Jika Fi tua dapat diandaikan sebagai filsafat lokal yang mengekspresikan nilai-nilai kuluhuran dan kearifan etnik mbojo. Maka Fi tua dapat juga diandaikan sebagai mata air kearifan lokal yang bersumber langsung dari Tuhan, dari Manusia, dari Al-qur’an dan bersumber dari alam.

Fi tua lahir dari hubungan dialektis antara manusia dengan Tuhan, manusia dengan dirinya dan sesama, manusia dengan al-qur’an serta manusia dengan alam. Pada titik inilah fi tua telah dan akan menjadi basis etik pandangan hidup sepanjang dapat terjaga jika senantiasa disemaikan dalam kehidupan sosial keagamaan dan sosial cultural etnik mbojo.

Sebagai ilmu, fi tua sudah dan akan terus mengisi tumbuh kembangnya ilmu sosial, eksakta dan humaniora. Sebab ilmu-ilmu itulah yang mewarnai dan menggerakkan kemajuan kehidupan peradaban dou labo dana mbojo.

Fi tua juga telah melintasi jalan panjang, berjumpa dengan kebudayaan-kebudayaan besar dunia seperti kebudayaan yang datang dari india, arab dan timur tengah maupun kebudayaan modern yang datang dari eropa. Selain kebudayaan besar dunia, tentu saja kebudayaan periferi juga masuk mewarnai dana mbojo.

Semisal pada kebudayaan material seperti gendang, gambus dan bioala yang mewakili tiga arus kebudayaan besar dunia. kita jumpai telah berubah wajahnya, menjadi menyatu dalam wajah kebimaan yang khas baik dari bentuk maupun pada tatacara memainkannya. lihatlah bagaimana pembuatan biola dan permaian biola dou mbojo. Pada titik inilah fi tua mendapati bentuk dan corak yang khas mewarnai dana mbojo sebagai taman sari peradaban.

Islam memiliki universalitas nilai, ia masuk dalam jantung kehidupan dou mbojo. Nilai-nilainya tetap berada pada balutan kearifan-keluhuran fi tua. Bahan baku fitua adalah bersumber dari ajaran islam yang diandaikan sebagai syariat, tarikat, hakikat, dan makrifat.
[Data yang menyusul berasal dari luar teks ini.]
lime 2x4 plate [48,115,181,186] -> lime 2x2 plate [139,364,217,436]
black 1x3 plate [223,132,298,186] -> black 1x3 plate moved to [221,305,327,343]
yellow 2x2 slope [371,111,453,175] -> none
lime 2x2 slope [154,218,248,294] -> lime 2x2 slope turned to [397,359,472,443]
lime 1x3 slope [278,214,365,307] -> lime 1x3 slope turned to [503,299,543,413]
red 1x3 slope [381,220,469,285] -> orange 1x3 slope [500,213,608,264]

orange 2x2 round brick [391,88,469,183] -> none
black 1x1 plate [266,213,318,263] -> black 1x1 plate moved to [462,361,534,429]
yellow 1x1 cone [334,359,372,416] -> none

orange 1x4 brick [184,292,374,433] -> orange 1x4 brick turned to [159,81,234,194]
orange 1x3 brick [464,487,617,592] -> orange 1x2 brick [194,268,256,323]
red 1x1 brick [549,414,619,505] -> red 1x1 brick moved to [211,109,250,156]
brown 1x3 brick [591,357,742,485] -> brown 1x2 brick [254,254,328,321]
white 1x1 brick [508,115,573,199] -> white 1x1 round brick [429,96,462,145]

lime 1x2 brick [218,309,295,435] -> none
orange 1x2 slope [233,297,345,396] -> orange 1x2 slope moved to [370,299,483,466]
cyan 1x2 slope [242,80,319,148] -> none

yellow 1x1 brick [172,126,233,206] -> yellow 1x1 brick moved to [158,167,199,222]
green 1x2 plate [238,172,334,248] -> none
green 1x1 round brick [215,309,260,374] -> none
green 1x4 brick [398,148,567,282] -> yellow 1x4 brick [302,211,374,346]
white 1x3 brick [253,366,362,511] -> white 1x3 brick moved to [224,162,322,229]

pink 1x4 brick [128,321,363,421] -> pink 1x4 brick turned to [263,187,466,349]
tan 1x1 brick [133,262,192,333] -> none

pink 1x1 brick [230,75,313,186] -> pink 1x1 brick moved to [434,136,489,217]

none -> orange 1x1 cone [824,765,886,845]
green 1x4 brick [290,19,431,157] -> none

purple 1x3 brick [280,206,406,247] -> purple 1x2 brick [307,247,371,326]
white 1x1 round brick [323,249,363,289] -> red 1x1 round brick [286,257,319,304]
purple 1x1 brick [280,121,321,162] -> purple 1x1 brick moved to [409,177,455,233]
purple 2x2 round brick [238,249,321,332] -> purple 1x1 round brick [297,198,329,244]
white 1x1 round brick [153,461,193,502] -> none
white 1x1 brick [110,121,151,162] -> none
Sehingga ketika ajaran itu disuguhkan didana mbojo, tetap saja subjek dou mbojo memiliki kemampuan mengadaptasikan segala model ajaran yang masuk kedalam jantung kehidupannya.

Pada kenyataan lain saat ini, Saya dapati semacam ada jejak kecenderungan untuk melanggengkan bangunan sikap elitisme spiritual yang membonsai Fi tua atau boleh jadi sebaliknya elitisme fitua sebagai ekspresi spiritualitas-kegaamaan dou mbojo.

Seperti pada kisah, bahwa ada dua orang bima yang tinggal dan hijrah, kemudian terucaplah dari kalimat seperti ini; “nggomi ma lao labo tiwi ro loa, nahu ma midi la’bo ‘bisa ro guna”. dou ma loa, dilekatkan atau disandang oleh orang berilmu atau memiliki kecalapan intelegensi. Sementara Dou ma ‘bisa ro guna dilekatkan pada kepada orang yang sakti mandra guna. Fi Tua acapkali diandaikan sebagai ajaran kesaktian. Atas dasar itu pula fi tua dirahasiakan dan tidak akan ditransformasi kepada sembarang orang, disembarang tempat dan waktu.

Sudah saatnya kita meletakkan FI TUA Sebagai sumber “keluhuran purba” etnik mbojo. Dan kedepan, kita akan dapati khasanah fi tua tidak lagi menjadi serba rahasia, tetapi ajaran fi tua dapat kita jumpai sebagai sumber keluhuran purba berupa ajaran etik sekaligus kekayaan intelektual dou labo dana mbojo.